Говард Лавкрафт – Зов Ктулху. Повести и рассказы (страница 5)
Само время совсем перестало существовать в тот миг, когда мои стопы вновь коснулись ровного пола, и я осознал, что нахожусь в чертоге чуть более высоком, чем залы тех двух меньших храмов, что ныне остались неизмеримо далёкими над моей головой. Встать в полный рост я всё ещё не мог, но мог выпрямиться на коленях; и в этой абсолютной черноте я принялся шаркать и ползать из стороны в сторону, двигаясь наугад. Вскоре я понял, что нахожусь в узком коридоре, вдоль стен которого были расставлены деревянные шкафы с застеклёнными фасадами. В этом палеозойском, бездонном месте, касаясь кончиками пальцев полированного дерева и холодного стекла, я содрогнулся от тех выводов, что напрашивались сами собой. Шкафы эти, казалось, тянулись по обе стороны коридора через равные промежутки; они были продолговатыми и горизонтальными – по своей форме и размеру они с отвратительной точностью напоминали гробы. Когда я попытался сдвинуть два или три из них, дабы осмотреть их, оказалось, что они намертво закреплены в камне.
Я осознал, что коридор сей бесконечно длинен, и потому устремился вперёд, быстро «бежа» на брюхе – змеиным движением, которое выглядело бы воистину ужасающе, узри его кто-нибудь в этой вечной черноте. Изредка я пересекал пространство от стены к стене, дабы ощупью убедиться, что каменные преграды и ряды шкафов всё ещё тянутся вдаль. Человеческий разум столь привык оперировать зримыми образами, что я почти позабыл о тьме и рисовал в воображении этот нескончаемый туннель из дерева и стекла в его удушающей, низкой монотонности так, словно воочию видел его.
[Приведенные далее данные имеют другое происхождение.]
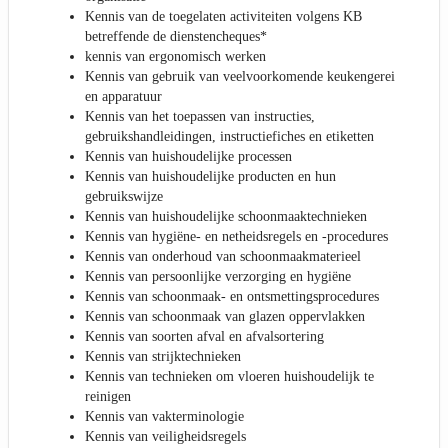
Kennis van de toegelaten activiteiten volgens KB
betreffende de dienstencheques*
kennis van ergonomisch werken
Kennis van gebruik van veelvoorkomende keukengerei
en apparatuur
Kennis van het toepassen van instructies,
gebruikshandleidingen, instructiefiches en etiketten
Kennis van huishoudelijke processen
Kennis van huishoudelijke producten en hun
gebruikswijze
Kennis van huishoudelijke schoonmaaktechnieken
Kennis van hygiëne- en netheidsregels en -procedures
Kennis van onderhoud van schoonmaakmaterieel
Kennis van persoonlijke verzorging en hygiëne
Kennis van schoonmaak- en ontsmettingsprocedures
Kennis van schoonmaak van glazen oppervlakken
Kennis van soorten afval en afvalsortering
Kennis van strijktechnieken
Kennis van technieken om vloeren huishoudelijk te
reinigen
Kennis van vakterminologie
Kennis van veiligheidsregels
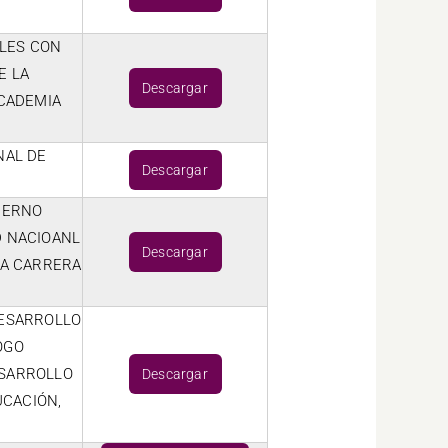
ALES CON
E LA
Descargar
ACADEMIA
NAL DE
Descargar
IERNO
D NACIOANL
Descargar
LA CARRERA
DESARROLLO
OGO
ESARROLLO
Descargar
UCACIÓN,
И тут – в миг неописуемого, потрясающего основы рассудка потрясения – я действительно увидел.
Не берусь утверждать, в какой именно момент призрачная фантазия незаметно переросла в истинное зрение; впереди затеплился слабый, вкрадчивый отблеск, и внезапно я понял, что различаю смутные очертания галереи и шкафов, высвечиваемые неким неведомым, подземным фосфоресцирующим сиянием. Некоторое время всё представало именно таким, как я воображал: свет был крайне немощен. Но по мере того, как я механически спотыкался, приближаясь к источнику более яркого свечения, я осознал: все мои прежние представления были жалкими и бледными. Сей зал не был грубым и примитивным пережитком, подобным храмам на поверхности, – он являл собой триумф самого великолепного, изысканного и экзотического искусства. Богатые, яркие и дерзко фантастические узоры вкупе с картинами составляли непрерывную систему настенной росписи, чьи линии и цвета не поддаются никакому человеческому описанию. Шкафы были сработаны из диковинного золотистого дерева, их фасады – из изумительного, прозрачного стекла, а внутри покоились мумифицированные тела существ, чья гротескность превосходила самые хаотические и безумные сны человечества.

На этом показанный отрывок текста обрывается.